In fact, the next level of fraud has already been hatched. If, for example, an investor would visit the Internet site of Azzad Asset Management (“Assad”), the investor would find a host of funds marketed around “ethical investing”.[380] With but one or two clicks of the mouse, the investor finds that “ethical investing” includes the application of an “ethical screen” that looks exactly like the DJII screen: the same vice industries are excluded and the same financial ratios (with one minor exception) are used to avoid interest.[381] Nowhere in the marketing material or in the SEC filings for the Azzad funds is the word Islam or Shariah even mentioned.

Assuming the Azzad screens did not correlate with the requirements of Shariah coincidentally, the questions are: Why would Azzad fail to disclose its adherence to Shariah? Did they rely on Shariah authorities to develop their screens? Are there no reputational or financial risks specifically associated with the fact that the Azzad funds adhere to Shariah rules and principles that ought to have been disclosed? Here one sees the Shariah black box repackaged almost entirely into an “ethical” vehicle, presumably as a way to entice non-Muslims to invest in accord with Shariah, or to avoid appropriate scrutiny. Disclosure laws in the financial industry simply do not countenance such deception.

A final note for what might be considered the “nuclear exposure” of the SCF industry. As described above, the leading two dozen Shariah authorities who occupy all of the important positions in the SCF industry effectively establish all its rules and regulations. If, in fact, these men have as their ultimate and collective goal the implementation of a Shariah-based Caliphate in the U.S. and elsewhere in the non-Muslim world and their methodologies include the Law of Jihad, meaning violence when necessary or possible and otherwise fraud and misrepresentations about the true purpose of Shariah, the prima facie case for a massive lawsuit under the Racketeer-Influenced and Corrupt Organizations Act (“RICO”) is almost unavoidable. This is especially true now that the Patriot Act has added the federal terror-related crimes to the RICO predicate offenses and beefed up the predicate offenses relating to money laundering.[382] It does not require more than a cursory examination of the elements of a viable RICO prosecution to recognize the enormous exposure.

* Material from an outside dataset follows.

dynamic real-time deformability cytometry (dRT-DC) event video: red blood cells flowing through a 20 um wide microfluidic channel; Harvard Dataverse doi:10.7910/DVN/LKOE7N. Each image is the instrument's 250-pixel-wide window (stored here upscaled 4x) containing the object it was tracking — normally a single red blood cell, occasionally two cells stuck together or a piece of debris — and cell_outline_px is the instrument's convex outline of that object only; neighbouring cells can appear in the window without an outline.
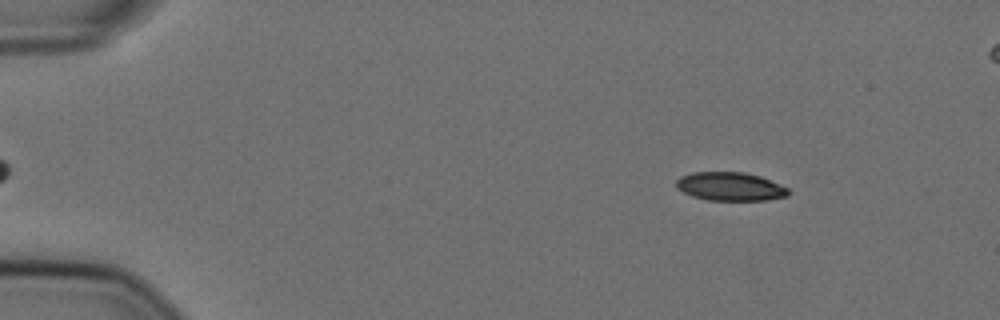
{"species": "Egyptian fruit bat (a non-hibernating species)", "species_latin": "Rousettus aegyptiacus", "temperature_condition": "cold", "stored_images_in_passage": 56, "camera_frame_rate_fps": 3000, "um_per_image_px": 0.085, "animal": {"sex": "female"}, "frame": {"image": 1, "passage_image": 7, "time_ms": 2.0, "image_size_px": [1000, 320], "cell_outline_px": [[788, 196], [768, 200], [708, 200], [692, 196], [676, 188], [676, 180], [680, 176], [692, 172], [744, 172], [760, 176], [780, 184], [788, 188]], "centroid_in_image_um": [62.06, 15.85], "position_along_channel_um": 22.9, "area_um2": 18.67}}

RICO is violated when a defendant, or in this case a cadre of defendants acting as Shariah authorities, engage in a “pattern of racketeering activity” and by having:

(1)    Invested income from a pattern of racketeering activity in an “enterprise”;

(2)    Acquired or maintained an interest in an “enterprise” through a pattern of racketeering activity;

(3)    Conducted or participated in the affairs of an “enterprise” through a pattern of racketeering activity; or

(4)    Conspire to do any of the above.[383]

The “pattern of racketeering activity” means two or more of the predicate offenses within a ten-year period.[384] The predicate offenses include mail and wire fraud, material support of terrorism, and money laundering.[385] The “enterprise”, which is an entity, person, or group of entities or persons associated in some de jure way (e.g., partnership) or as a de facto association, exists separately from the defendants.[386] In this scheme, the enterprise is the U.S. financial institution involved in SCF. As has been established in the foregoing pages, to the extent that a U.S. financial institution has criminal culpability for the predicate offenses[387], that particular institution would join the list of defendants and operate as part of the enterprise. The evidence of the RICO crime then would include the fraud and ulterior motives of the Shariah authorities and how they have manipulated the enterprise to achieve their criminal ends. If such an indictment were handed down, it could lead to a pretrial asset freeze[388] and a post-conviction massive forfeiture of the criminal enterprise’s assets.[389]

The question for the U.S. financial industry and the legal profession which is charged with watching over its every move as a fiduciary is whether U.S. financiers will take the black box to the bank or send it back from whence it came.